▶ _TASK OBJECTIVE_
All of the entries are to be printed exactly as they appear.

▶ _DATA FOR PROCESSING_
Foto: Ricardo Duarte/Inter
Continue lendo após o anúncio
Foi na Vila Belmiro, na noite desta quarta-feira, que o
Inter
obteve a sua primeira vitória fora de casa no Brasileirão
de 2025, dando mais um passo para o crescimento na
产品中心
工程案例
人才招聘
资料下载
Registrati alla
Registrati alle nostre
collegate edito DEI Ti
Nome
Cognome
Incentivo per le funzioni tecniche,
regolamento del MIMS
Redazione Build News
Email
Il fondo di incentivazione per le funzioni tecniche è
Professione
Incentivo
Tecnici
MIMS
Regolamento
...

▶ _RESPONSE_
Foto: Ricardo Duarte/Inter
Continue lendo após o anúncio
Foi na Vila Belmiro, na noite desta quarta-feira, que o
Inter
obteve a sua primeira vitória fora de casa no Brasileirão
de 2025, dando mais um passo para o crescimento na
产品中心
工程案例
人才招聘
资料下载
Registrati alla
Registrati alle nostre
collegate edito DEI Ti
Nome
Cognome
Incentivo per le funzioni tecniche,
regolamento del MIMS
Redazione Build News
Email
Il fondo di incentivazione per le funzioni tecniche è
Professione
Incentivo
Tecnici
MIMS
Regolamento
...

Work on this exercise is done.